───── Material for this exercise
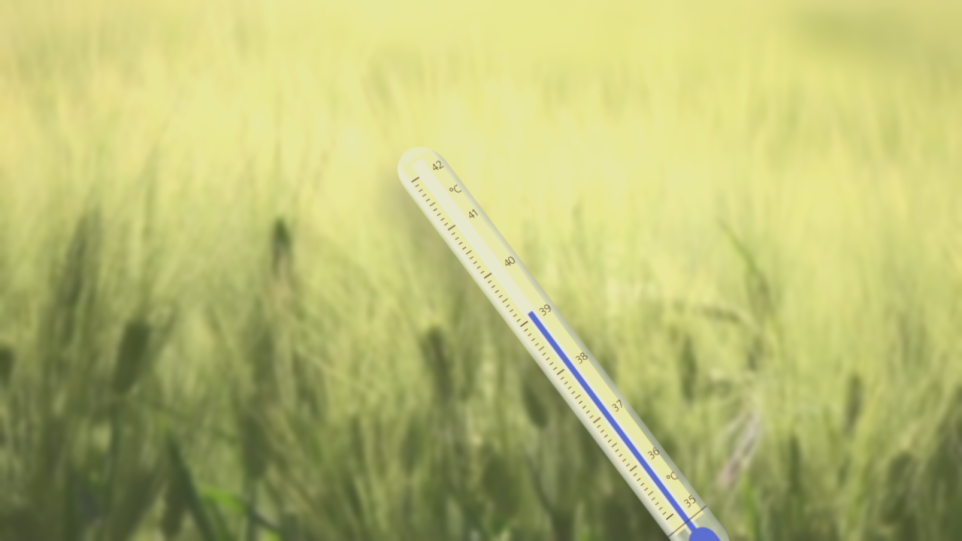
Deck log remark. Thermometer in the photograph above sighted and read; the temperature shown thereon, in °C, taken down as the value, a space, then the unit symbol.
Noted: 39.1 °C
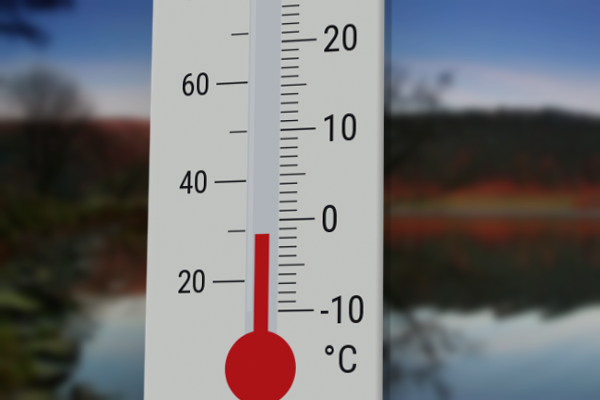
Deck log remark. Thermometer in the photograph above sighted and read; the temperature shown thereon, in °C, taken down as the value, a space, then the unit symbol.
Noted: -1.5 °C
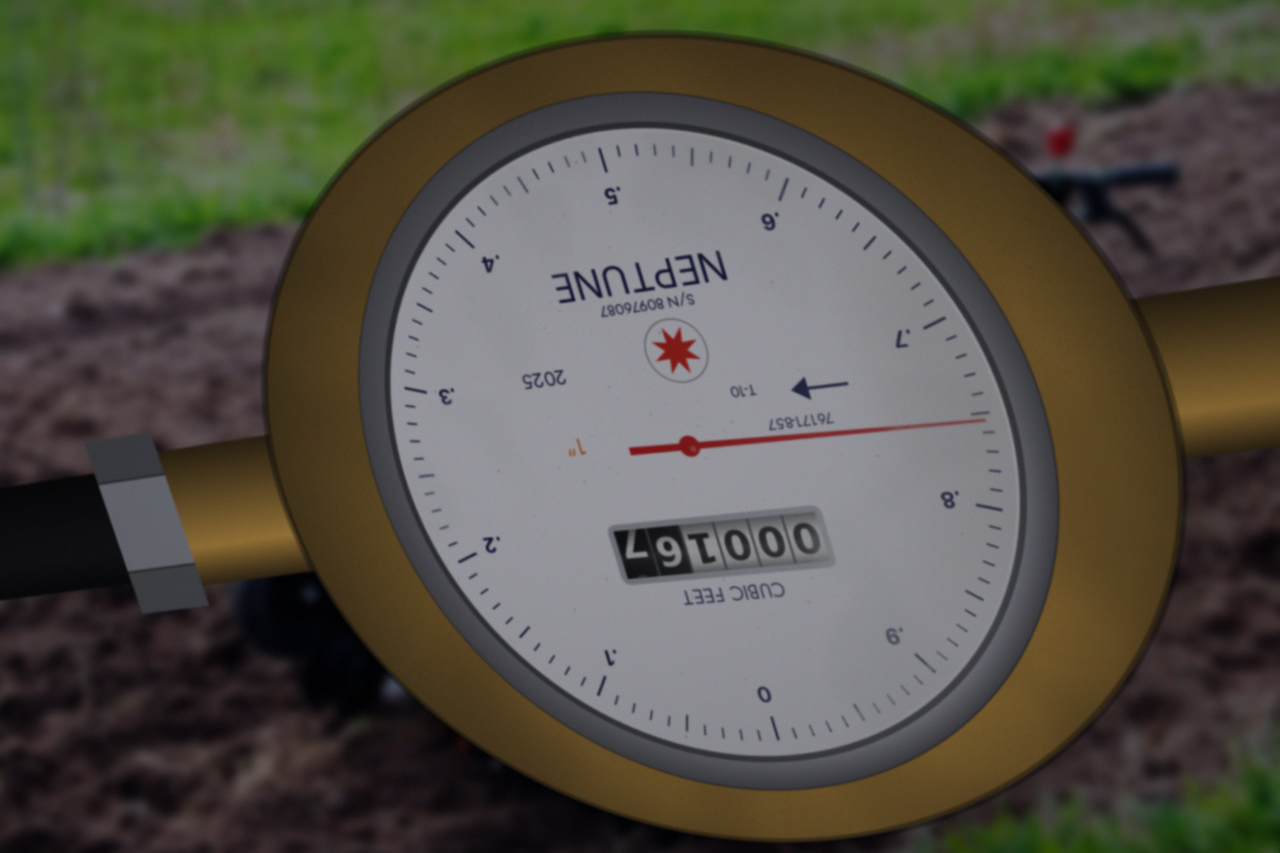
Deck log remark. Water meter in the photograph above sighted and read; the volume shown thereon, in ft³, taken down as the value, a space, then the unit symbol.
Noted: 166.75 ft³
──────────
*Work order:* Update the material above by replacing each "sighted" with "observed" and keeping every other part the same. Omit the pictures from your answer.

*Exercise response:*
Deck log remark. Thermometer in the photograph above observed and read; the temperature shown thereon, in °C, taken down as the value, a space, then the unit symbol.
Noted: 39.1 °C
Deck log remark. Thermometer in the photograph above observed and read; the temperature shown thereon, in °C, taken down as the value, a space, then the unit symbol.
Noted: -1.5 °C
Deck log remark. Water meter in the photograph above observed and read; the volume shown thereon, in ft³, taken down as the value, a space, then the unit symbol.
Noted: 166.75 ft³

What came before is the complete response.